A callable that isn't marked as mutable has no authority other than possibly some sensitive data that we expect it to encapsulate. We thus consider a non-mutable callable to be powerless and will implicitly capture it like we do with inert immutables. When we get to mutable callables though, things start touching capability theory, and we end up wanting to use graphs and graph theory so we can reason about capabilities as a graph. As such, we don't want these capabilities to be captured either implicitly or explicitly, instead we use function arguments to transfer them as a dag, and if the callable wants to keep hold of the handed over capability DAG node, they can ent it into their own authority tree. This way of thinking about authority might be foreign at first, but once you start thinking of capabilities like a DAG in their own right, reasoning about authority actually becomes much simpler.

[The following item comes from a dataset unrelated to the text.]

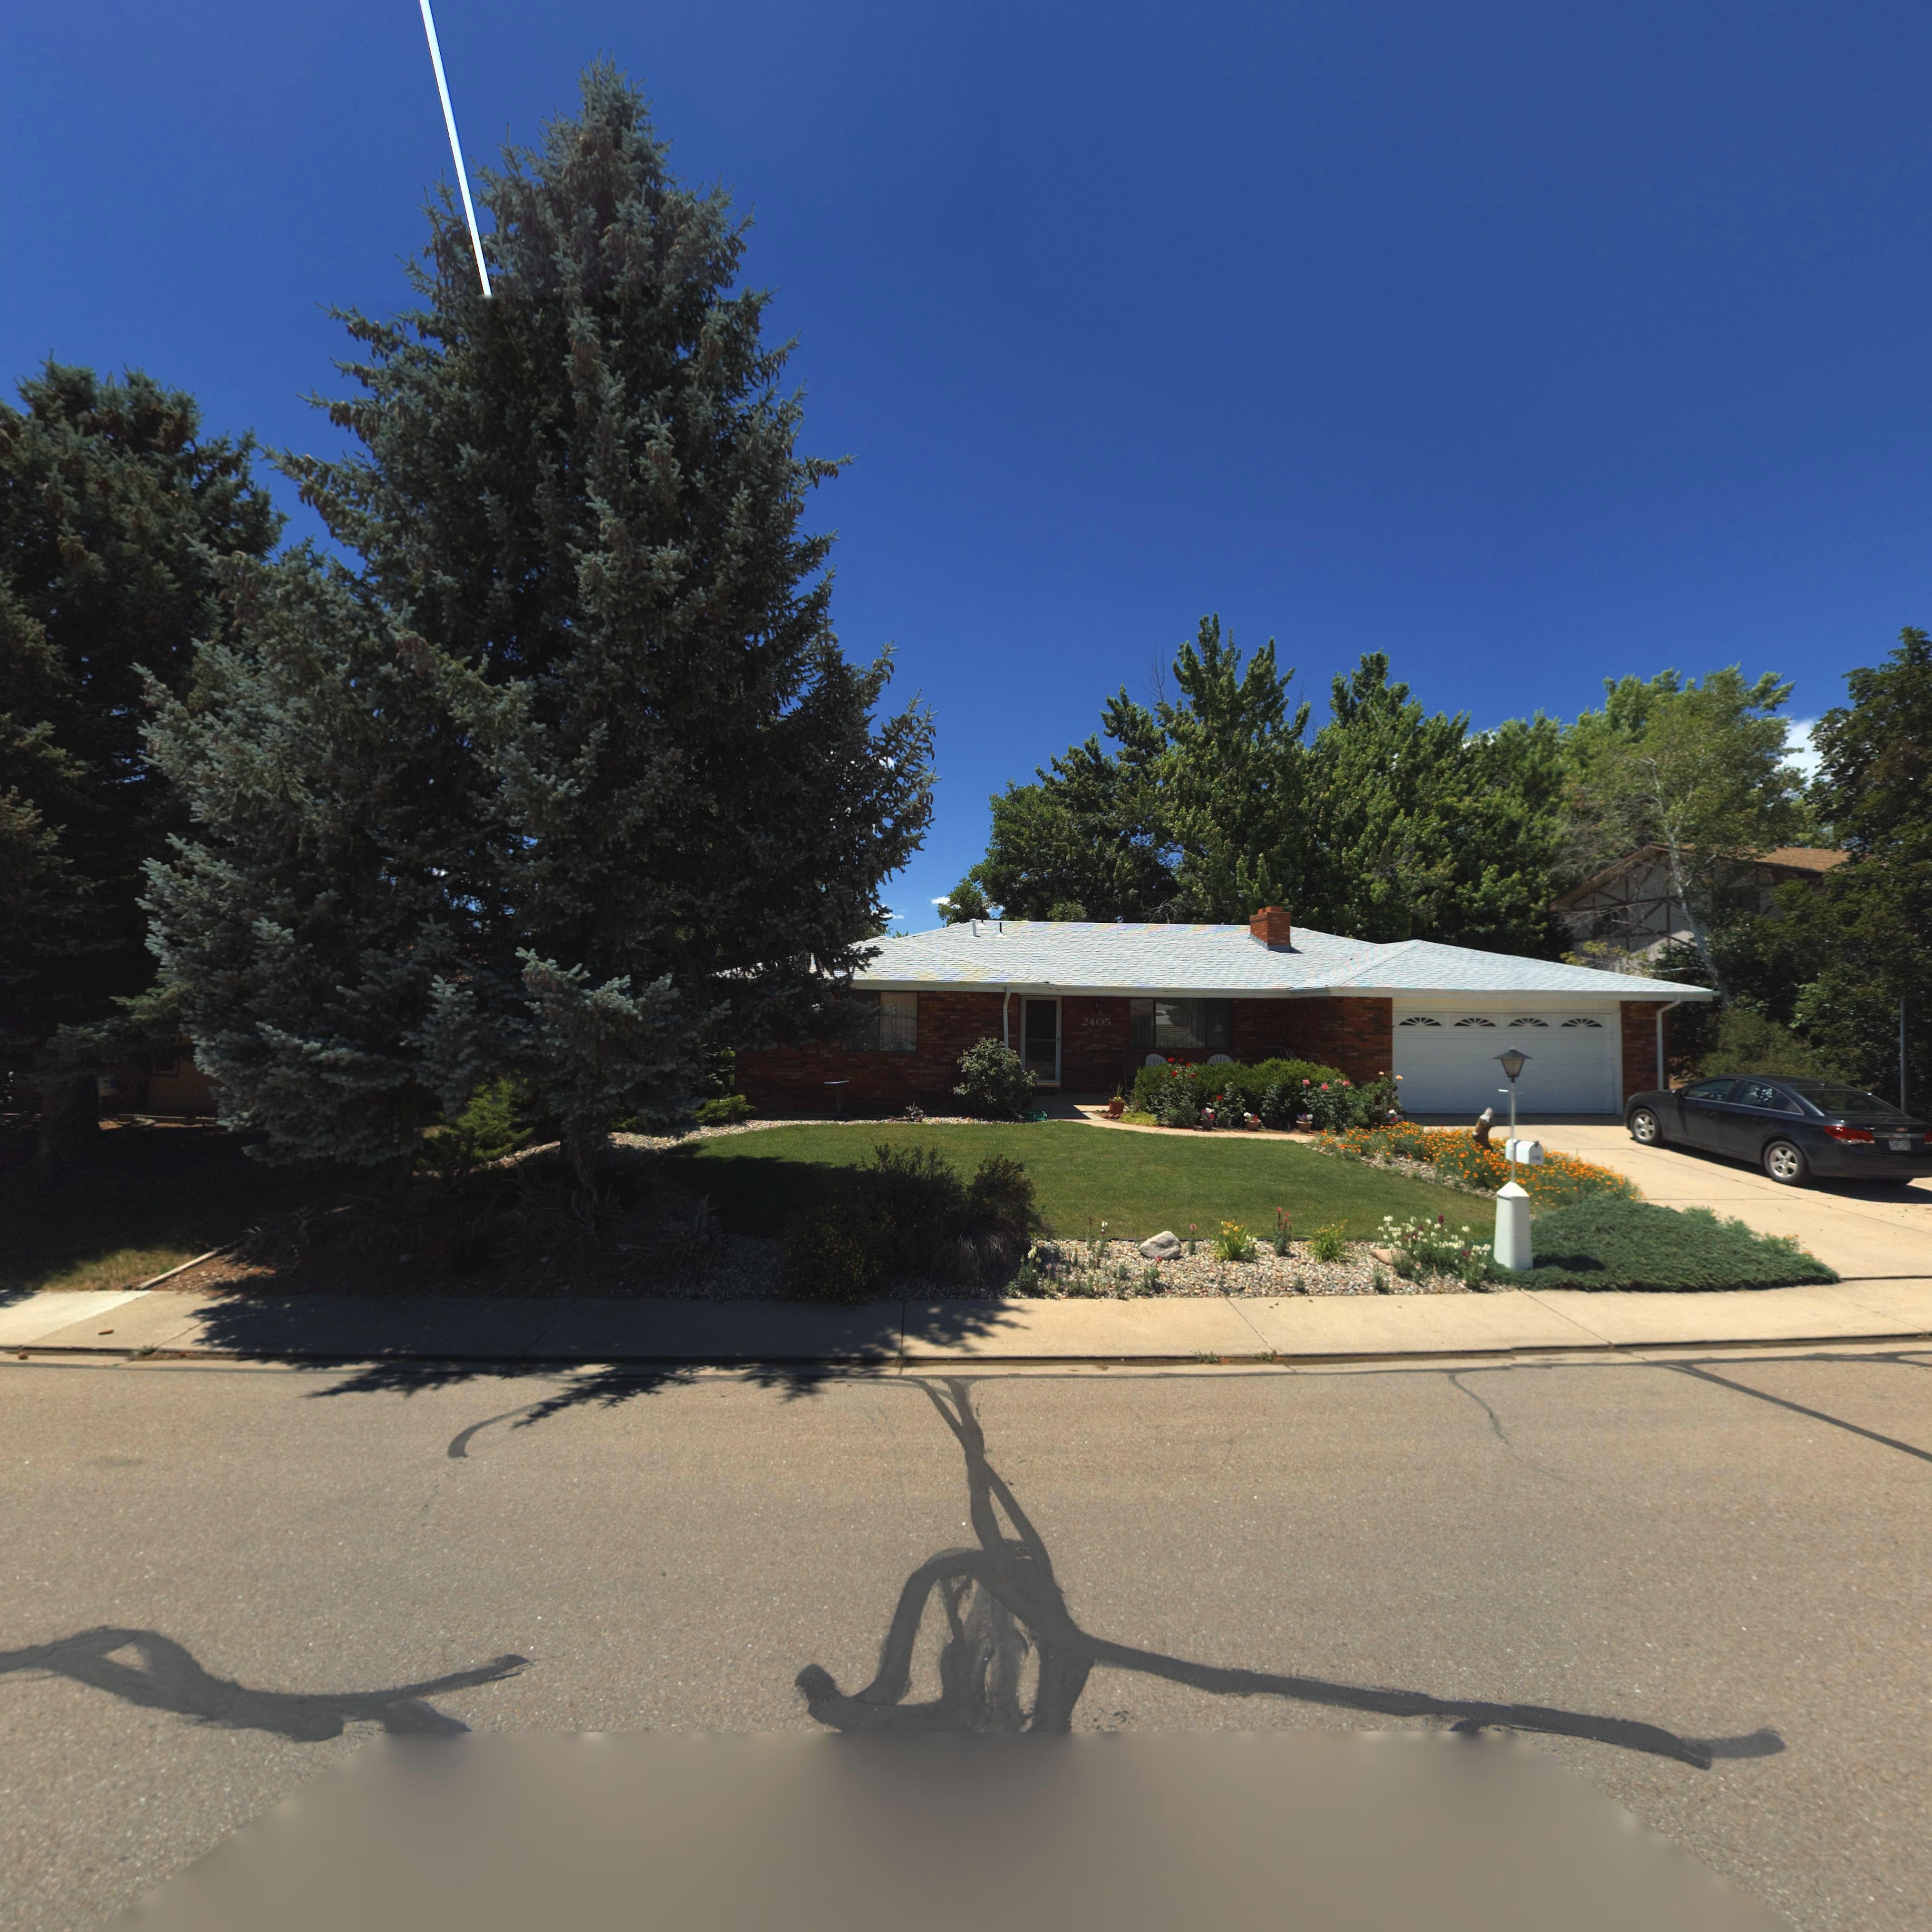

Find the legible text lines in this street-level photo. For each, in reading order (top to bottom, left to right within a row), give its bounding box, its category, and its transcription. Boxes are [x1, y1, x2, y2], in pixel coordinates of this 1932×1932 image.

[1081, 1017, 1111, 1026] StreetNumber: 2405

bobActor(daggify carolFunction, label);
Imagine that our outer scope is aliceActor, alice has a bobActor and a carolFunction and aliceActor wants to introduce carolFunction to bobActor, this function invocation represents the Granoveter diagram we show above. Now bobActor can take the daggified carolFunction and ent (graft) it into its private authority tree.
ent scope.export peerdag as myCarol;
This line of bobActor code grafts the peerdag function argument under the name myCarol in the scope.export branch of bobActor's scope. Thinking about authority in this way may take a little getting used to, but it is at the core of the Merg-E language.
But this isn't the end of it. Is access to carolFunction shared? Or did we just do a move? The answer to this is short and simple: shared.
We consider functions as encapsulation of whatever ownership pattern we needed to support, and the object capability model sufficient for managing further access.
By covering mutable functions we basically covered most of DAG ownership already. DAGs can be shared or delegated as function arguments. But while it is seen as non-idiomatic for functions and actors, for deeper DAGs explicit captures are actually the more idiomatic way to transfer ownership, and transfer is what you will get. An explicit capture of a DAG is a move.
dag entropy = prune scope.ambient.os.entropy;
mutable actor function myCryptoBox(string data, string operation, callable<string> emit)::{
entropy;
}{
..
};
No need to ent (graft) anything, ownership transferred and entered into the child
Coming up
In this post we revisited all of the little snippets of ownership modeling we discussed so far and we filled out the blanks. We discussed how scalars, dataframes and DAGs are shared, captured, and how the different ownership semantics all fit together into Merg-Es least authority DAD based language design. We also took a little deep dive into the trust and authority of the hazardous modifier, and how it fits with least authority from the lexer’s perspective. We discussed the use of the tongue in cheek named trustmebro compile flag, and how it can be used to make the Merg-E language more or less trusting to the programmer in doing less idiomatic things that sometimes might be needed.
I'll need at least one more post to talk about parallelism models, iterators, and possibly a few more.